Author and historian Swapna Liddle makes a compelling point about the value of physical maps when we discuss her new book, Shahjahanabad: Mapping A Mughal City. “Before Google Maps, when we used to navigate the city (Delhi), we used to take the help of Eicher Maps. This was like the Delhi version of the British A to Z maps. I still have it in my car,” she adds.
A map also forms the basis of the book Shahjahanabad, written by Liddle, along with visual curators Pramod Kapoor and Sneha Pamneja. But this is not just any map. The centrepiece of this 104-page coffee table book is a pre-1857 cartographic resource: a large map of Shahjahanabad from the British Library (IO Maps X/1659). Dated 1846-47, it is the most detailed available cartographic record of the walled city before the changes that followed the revolt of 1857. Shahjahanabad was founded as the imperial capital by the Mughal emperor Shahjahan in the mid-17th century.
While the map is missing a corner, corresponding to the south-eastern corner of the city, it still has a lot of interesting detail, as Liddle writes in the book. The inscriptions are in Urdu but can be read with a moderate level of difficulty, according to the author.
The book comes with a beautiful, large pull-out replica of the historic map, a collector’s item, which also forms a part of the book cover. Who the mapmaker was or who commissioned it in the first place remains a mystery. There is no “overt evidence”, as Liddle writes, only clues, which you come across as you go through the book.
Liddle has broken down the map into 13 zones—like chapters almost. Be it the Red Fort, which was known then as Qila-e-Moalla, “the exalted fortress”; Faiz Bazaar, known to us today as Dariyaganj; or important historical locations like the Jama Masjid and Chandni Chowk.
Detailing the landmarks in all these areas, spotting and explaining architectural features, required years of extensive research. “For me, the map does not stand in isolation. The whole point of writing the book is that I have studied this map in the context of other sources of information, a variety of other texts,” says Liddle during a video interview. “While I was doing my PhD thesis, I got to know this city in this period quite well. In fact, while I was writing this book, I was also writing another book, The Broken Script: Delhi Under The East India Company And The Fall Of The Mughal Dynasty, based on my research. It is that work on the city, combined with what I get from this map, that I have put together.”
Liddle says one of the fascinating aspects of this map is that it is one of the few sources that can be used to retrace areas of Shahjahanabad that have disappeared completely: landmarks like the actual square, or chowk, in Chandni Chowk or the Akbarabadi Mosque, which was demolished after 1857. “It’s one of the few sources we have of trying to reconstruct what the city was,” says Liddle.
This aspect is another reason the book will appeal not just to cartography enthusiasts but anybody who is wanting to find their way around the galis of Old Delhi or discover old structures. It’s the best map to attempt this with, Liddle adds. “If you try and find something with Google Maps in Old Delhi... (it’s) impossible.”
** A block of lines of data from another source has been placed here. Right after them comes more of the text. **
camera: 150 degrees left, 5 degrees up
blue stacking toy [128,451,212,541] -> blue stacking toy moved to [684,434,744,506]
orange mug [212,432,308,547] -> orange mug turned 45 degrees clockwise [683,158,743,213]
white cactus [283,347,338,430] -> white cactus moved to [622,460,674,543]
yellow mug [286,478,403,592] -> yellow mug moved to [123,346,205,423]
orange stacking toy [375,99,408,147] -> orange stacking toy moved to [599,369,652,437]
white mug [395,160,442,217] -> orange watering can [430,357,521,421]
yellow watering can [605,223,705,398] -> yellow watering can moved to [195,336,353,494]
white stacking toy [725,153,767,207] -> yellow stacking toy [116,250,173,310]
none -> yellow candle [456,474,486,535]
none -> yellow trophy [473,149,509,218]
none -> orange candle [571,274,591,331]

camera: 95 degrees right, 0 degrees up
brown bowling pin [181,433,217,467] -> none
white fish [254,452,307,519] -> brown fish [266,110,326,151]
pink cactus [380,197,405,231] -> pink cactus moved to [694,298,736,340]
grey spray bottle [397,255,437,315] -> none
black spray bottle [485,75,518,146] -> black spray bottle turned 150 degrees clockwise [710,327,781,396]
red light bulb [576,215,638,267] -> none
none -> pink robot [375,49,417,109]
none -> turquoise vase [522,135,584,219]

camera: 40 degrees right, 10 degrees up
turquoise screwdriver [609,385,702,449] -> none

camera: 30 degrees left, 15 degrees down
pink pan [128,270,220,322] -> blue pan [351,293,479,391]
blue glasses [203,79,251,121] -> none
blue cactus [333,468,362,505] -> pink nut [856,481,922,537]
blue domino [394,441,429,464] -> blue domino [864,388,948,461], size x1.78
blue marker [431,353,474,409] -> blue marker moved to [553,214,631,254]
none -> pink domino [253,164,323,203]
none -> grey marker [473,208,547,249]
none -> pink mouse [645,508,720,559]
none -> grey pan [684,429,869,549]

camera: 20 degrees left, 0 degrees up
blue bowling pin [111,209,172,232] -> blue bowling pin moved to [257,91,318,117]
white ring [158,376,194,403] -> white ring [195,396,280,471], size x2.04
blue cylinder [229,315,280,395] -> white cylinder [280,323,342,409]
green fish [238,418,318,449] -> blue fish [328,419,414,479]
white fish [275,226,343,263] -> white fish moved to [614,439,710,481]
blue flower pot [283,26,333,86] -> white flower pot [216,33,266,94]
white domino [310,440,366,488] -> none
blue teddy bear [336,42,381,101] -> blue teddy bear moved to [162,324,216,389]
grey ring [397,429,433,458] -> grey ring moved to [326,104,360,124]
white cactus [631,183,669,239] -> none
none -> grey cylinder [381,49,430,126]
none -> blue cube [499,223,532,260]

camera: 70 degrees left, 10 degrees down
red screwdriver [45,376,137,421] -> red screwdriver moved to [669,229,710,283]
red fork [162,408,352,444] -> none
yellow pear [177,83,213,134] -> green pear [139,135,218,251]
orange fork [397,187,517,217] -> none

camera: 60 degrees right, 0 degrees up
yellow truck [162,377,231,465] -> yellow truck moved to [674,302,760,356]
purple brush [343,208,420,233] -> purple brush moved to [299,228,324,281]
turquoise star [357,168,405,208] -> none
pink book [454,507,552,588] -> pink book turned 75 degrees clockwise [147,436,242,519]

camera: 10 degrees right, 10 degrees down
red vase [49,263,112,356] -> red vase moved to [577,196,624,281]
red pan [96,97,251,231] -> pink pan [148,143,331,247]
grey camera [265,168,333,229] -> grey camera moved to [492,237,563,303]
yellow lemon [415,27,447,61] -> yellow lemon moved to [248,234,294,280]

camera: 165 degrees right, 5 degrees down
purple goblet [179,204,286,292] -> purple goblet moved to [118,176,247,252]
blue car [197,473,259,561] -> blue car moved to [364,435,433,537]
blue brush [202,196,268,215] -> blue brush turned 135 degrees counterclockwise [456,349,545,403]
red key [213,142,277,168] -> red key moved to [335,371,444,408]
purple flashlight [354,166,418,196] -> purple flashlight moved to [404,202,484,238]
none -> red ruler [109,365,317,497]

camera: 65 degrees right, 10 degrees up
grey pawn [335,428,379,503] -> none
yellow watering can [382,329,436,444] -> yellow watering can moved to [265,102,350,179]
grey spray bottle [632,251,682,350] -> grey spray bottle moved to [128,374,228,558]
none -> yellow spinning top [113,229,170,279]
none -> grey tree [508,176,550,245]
While the book focuses on the Shahjahanabad map, it also includes other earlier and contemporary maps which give the reader a peek into the changing character of the city and map-making techniques. Deciding what to include and leave out in the book was also challenging, says Liddle, adding that anybody who wants to know about Mughal town planning and how cities were made will also find the book useful.
The city of Delhi has seen constant change, losing historical areas, buildings and landmarks to time. Liddle says it is important to preserve monuments and heritage landmarks, considering them archives to study the past—and learn from it. “Shahjahanabad, for instance, was a medieval city which had its own logic of how people lived in those days.... It was a compact, walkable city. You can walk from one end of the city to another quite easily. If you see what cars have done to the city, you appreciate the value of it (such city planning),” she notes.
Be it the neighbourliness factor or the importance of open spaces, these are characteristics of the old city we can learn from when we design cities today, says Liddle. “In Delhi, we have not realised the potential of a heritage city like Shahjahanabad. This is an important asset from the point of view of tourism and heritage-led economic development,” she adds. “I always feel that you can only save heritage by making it economically viable for those who have a stake in it... We can’t save it on sentiment alone.”